Rewrite the lines in the records below so that "common name" becomes "vernacular name" each time it appears, and change nothing else. Omit the pictures from your answer.

**GIVEN DATA**
= = = =
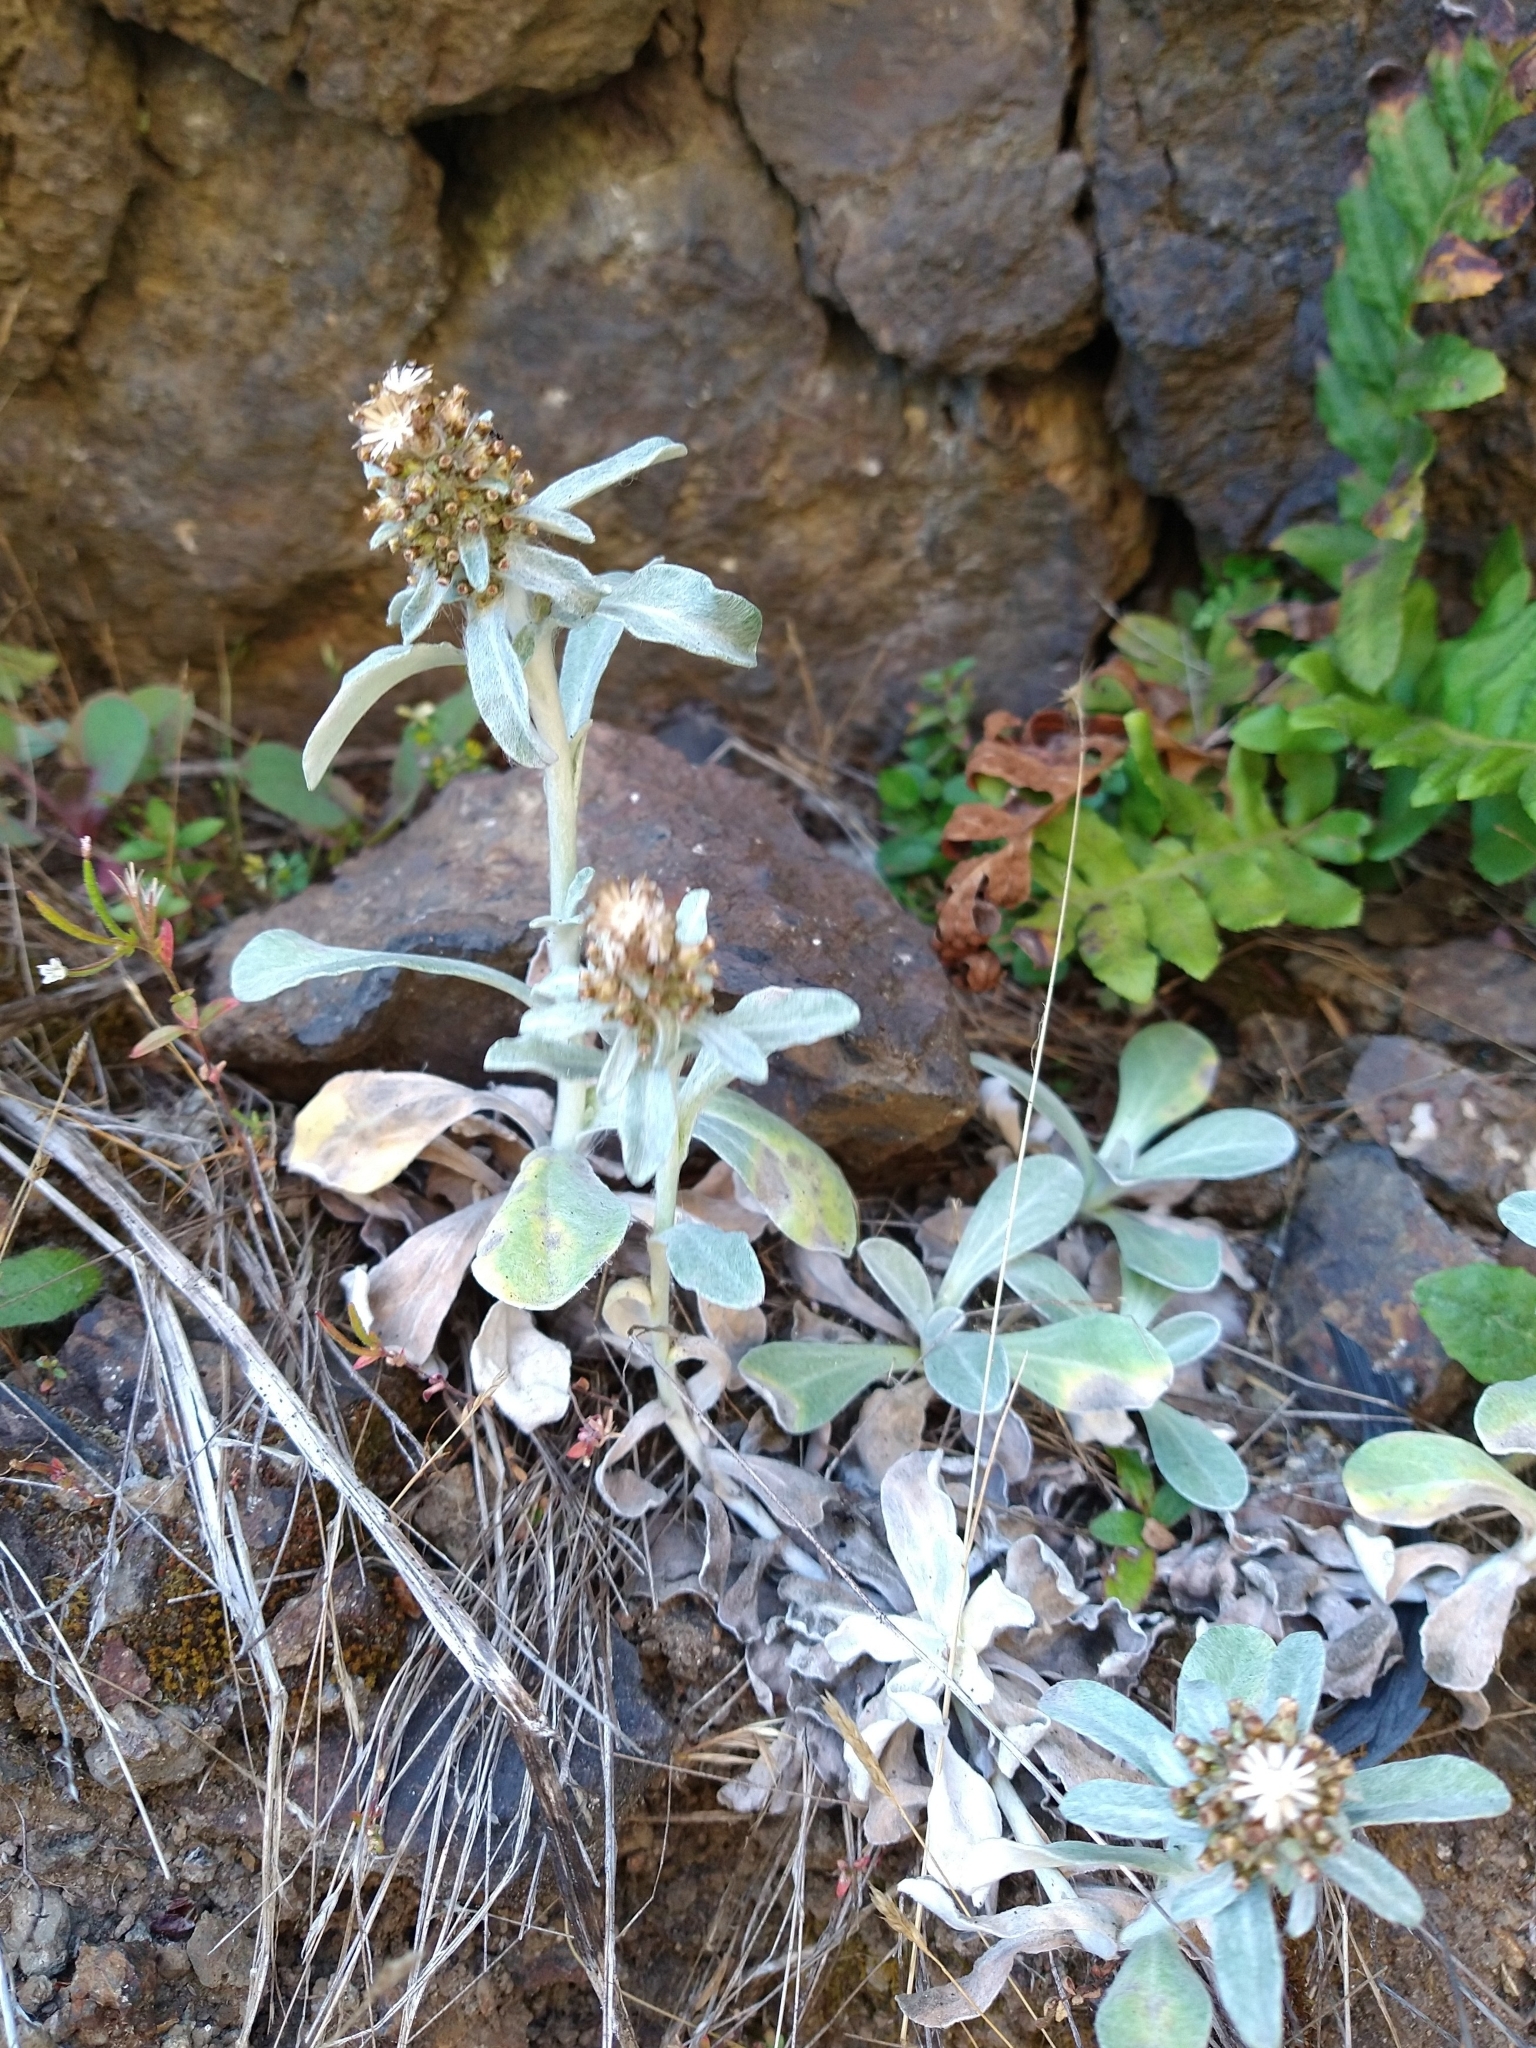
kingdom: Plantae
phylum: Tracheophyta
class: Magnoliopsida
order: Asterales
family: Asteraceae
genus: Gamochaeta
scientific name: Gamochaeta ustulata
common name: Pacific cudweed
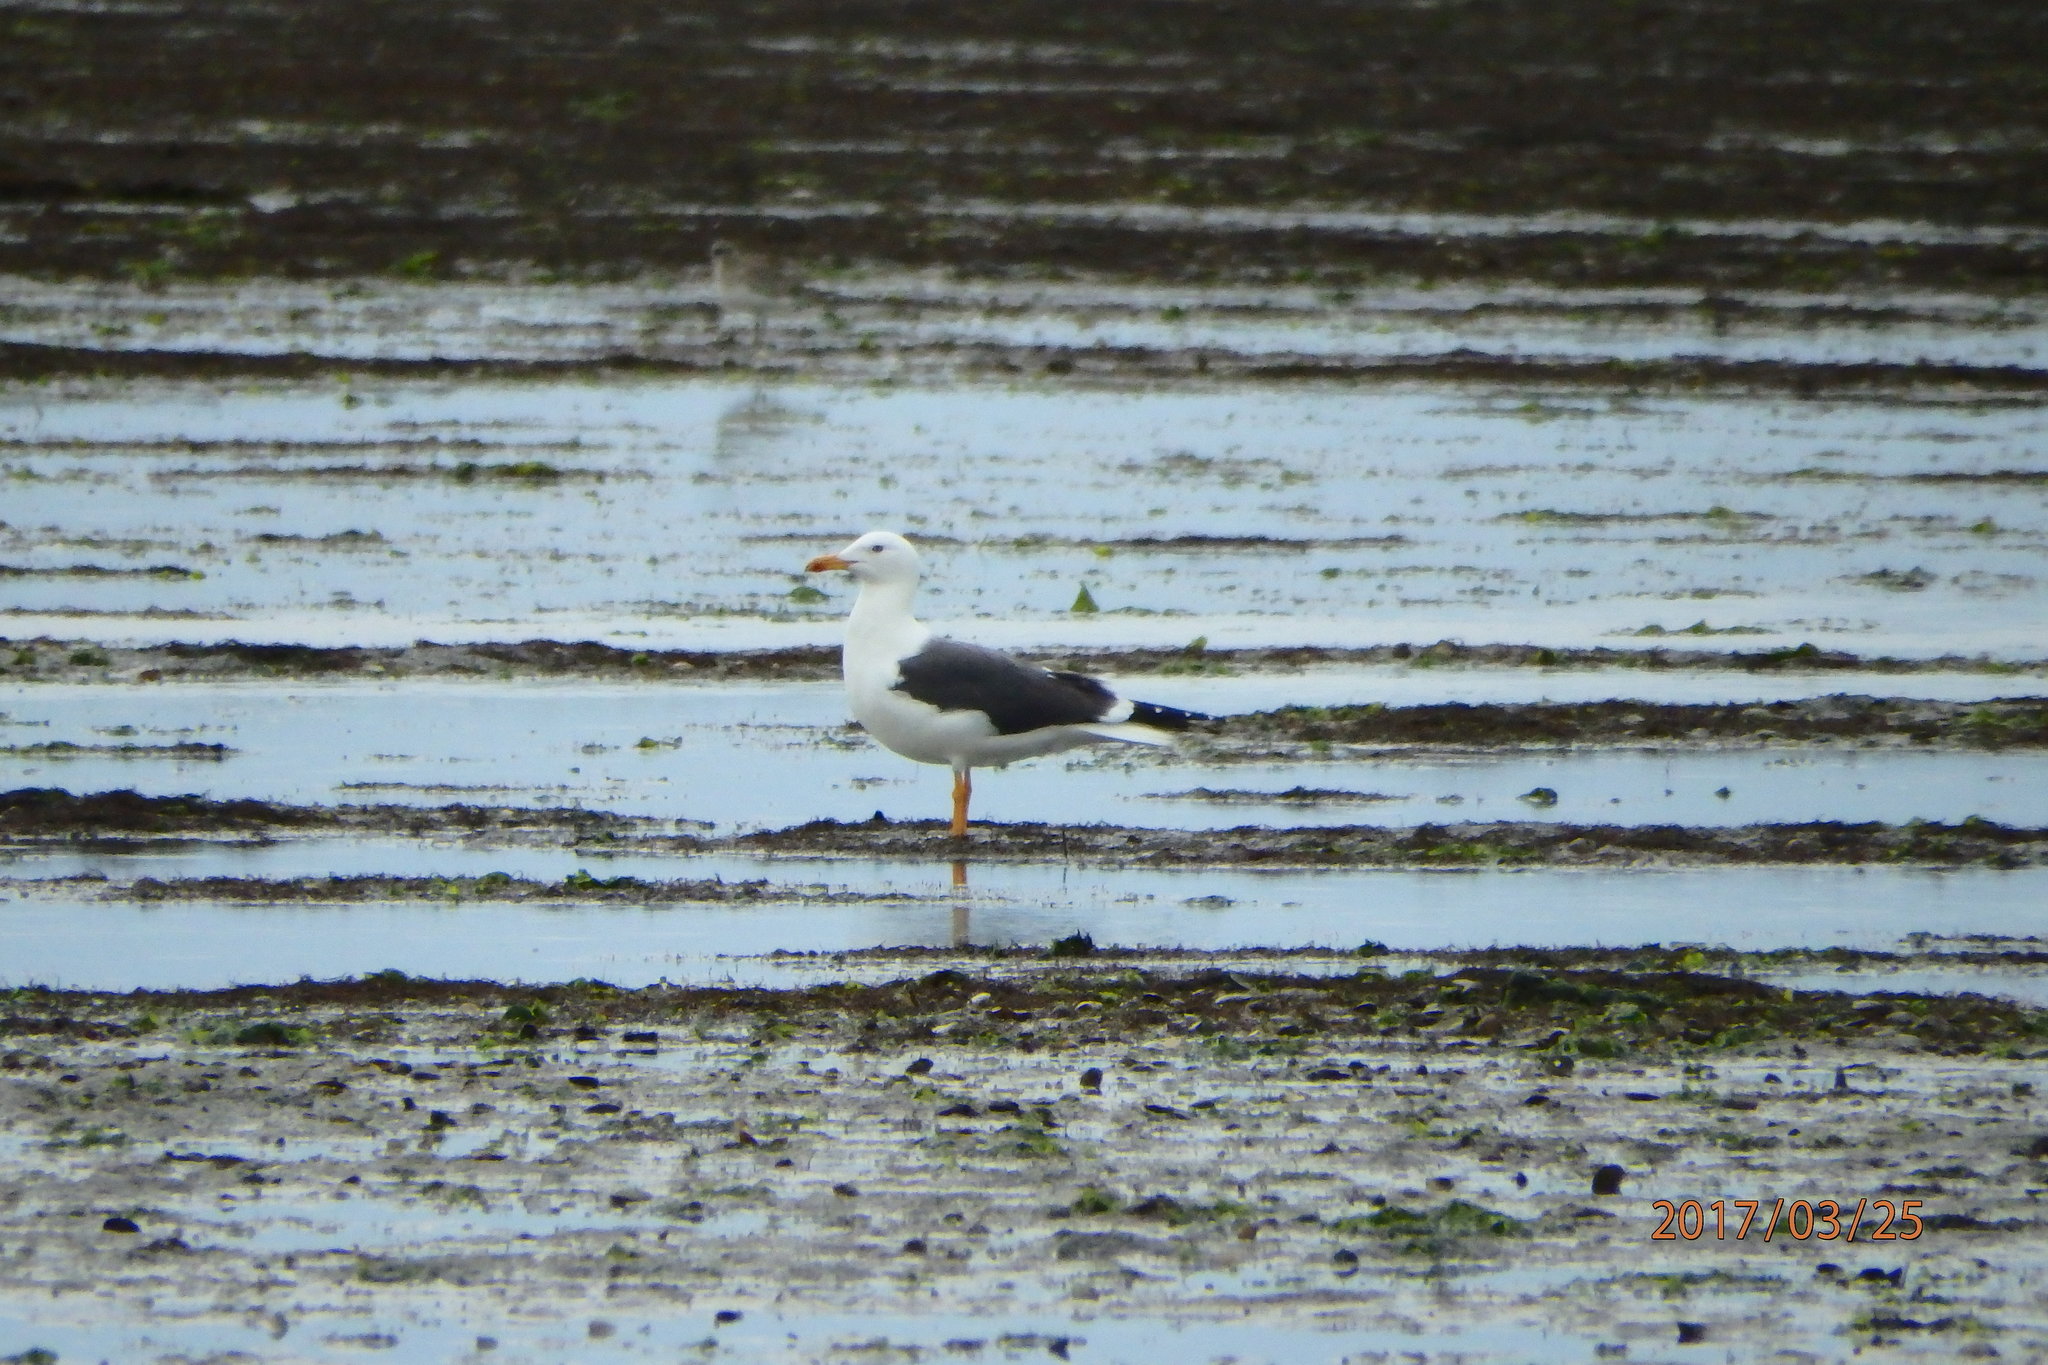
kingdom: Animalia
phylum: Chordata
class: Aves
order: Charadriiformes
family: Laridae
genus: Larus
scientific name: Larus fuscus
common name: Lesser black-backed gull
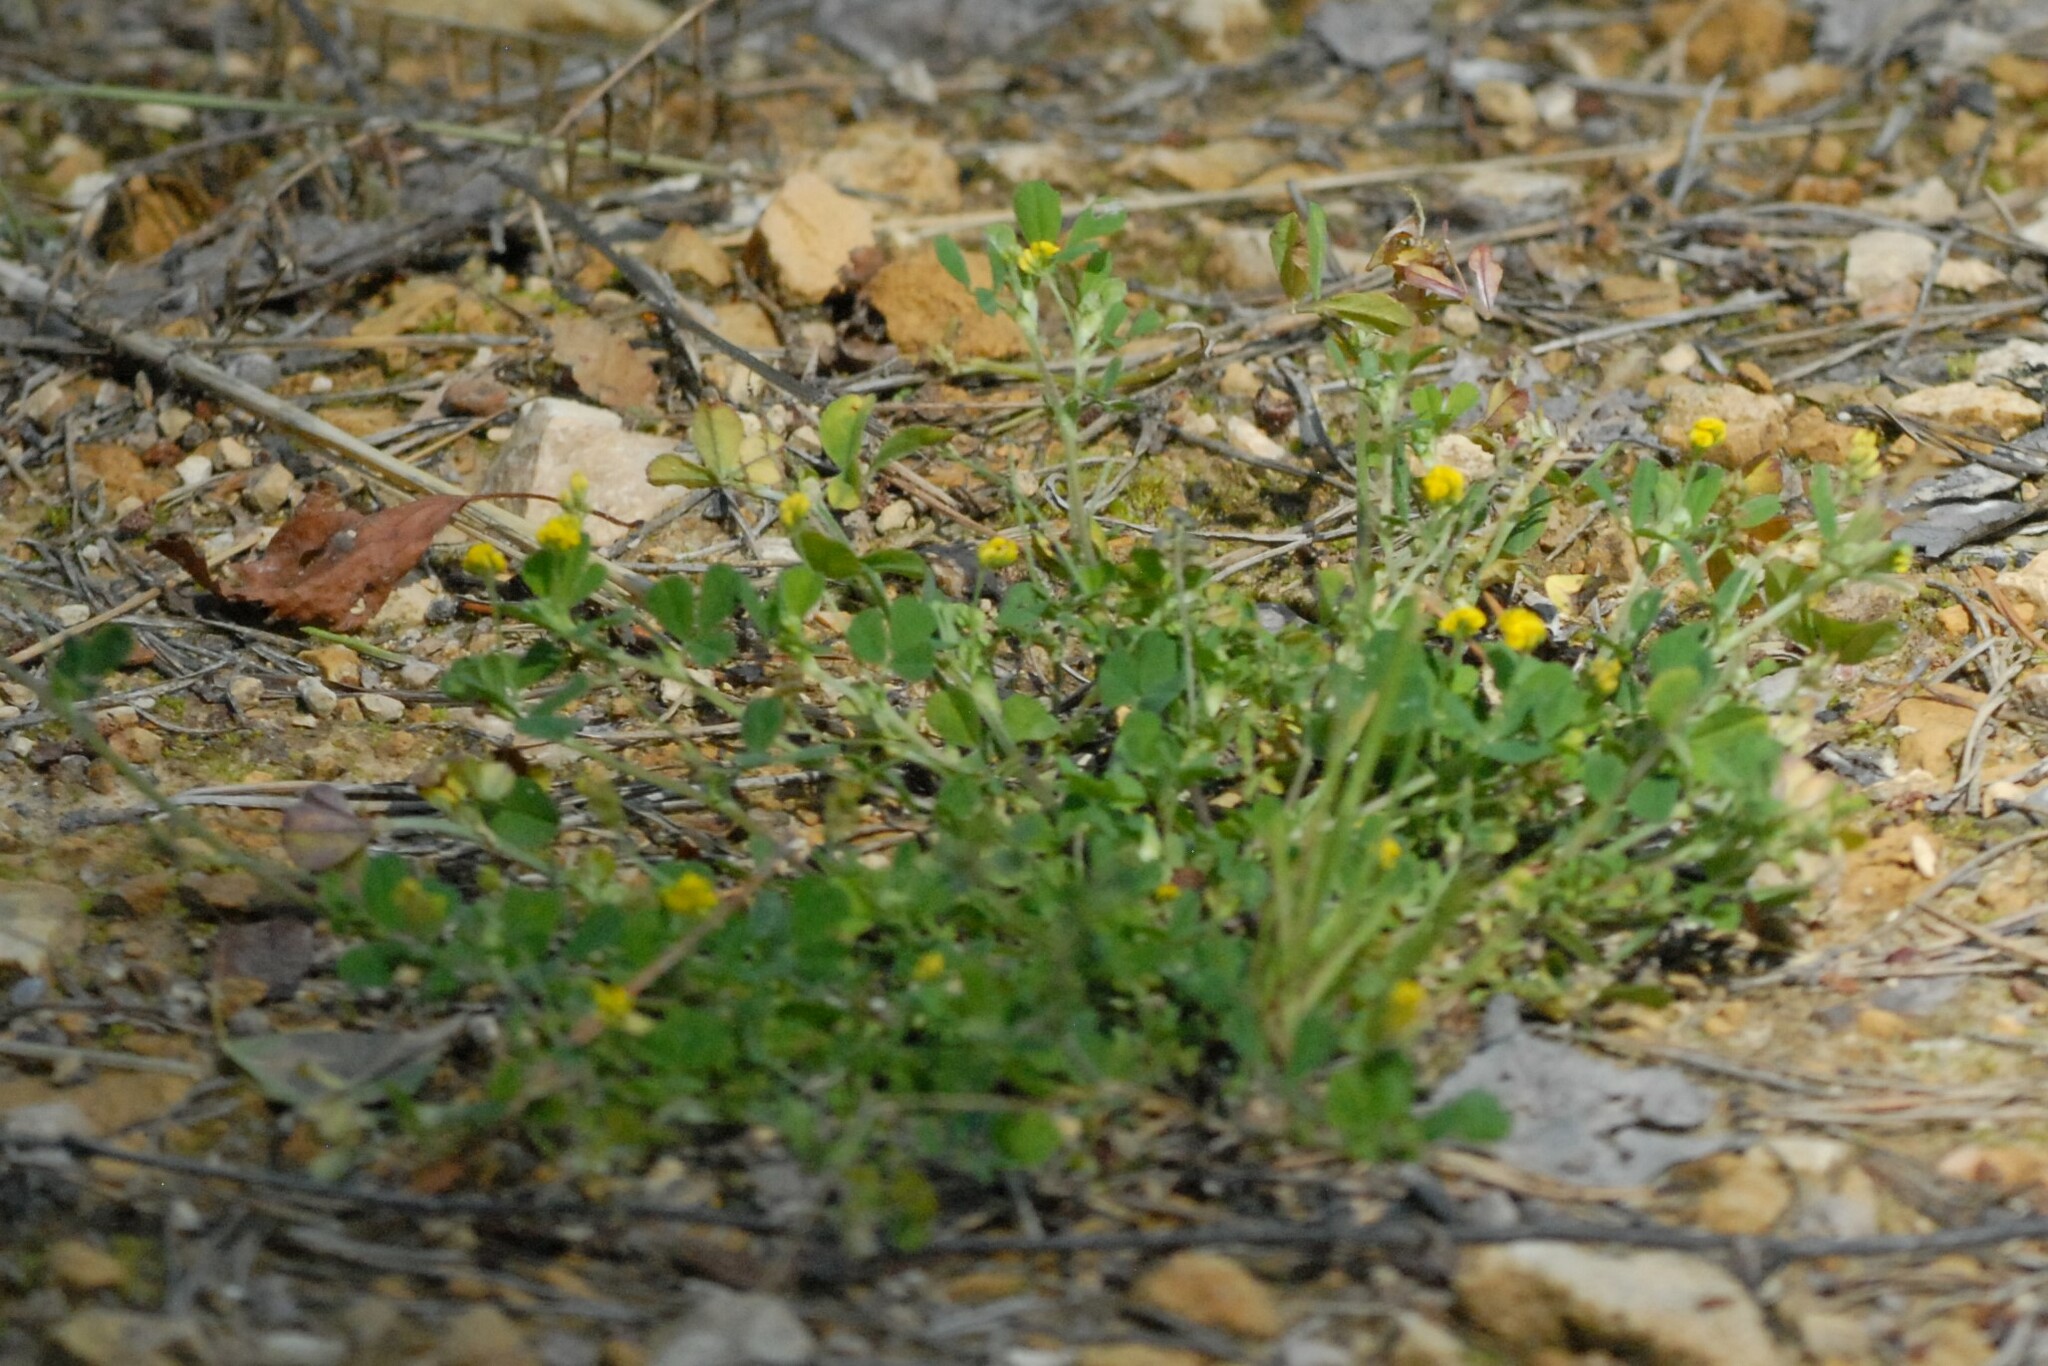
= = = =
**RESPONSE**
kingdom: Plantae
phylum: Tracheophyta
class: Magnoliopsida
order: Asterales
family: Asteraceae
genus: Gamochaeta
scientific name: Gamochaeta ustulata
vernacular name: Pacific cudweed
kingdom: Animalia
phylum: Chordata
class: Aves
order: Charadriiformes
family: Laridae
genus: Larus
scientific name: Larus fuscus
vernacular name: Lesser black-backed gull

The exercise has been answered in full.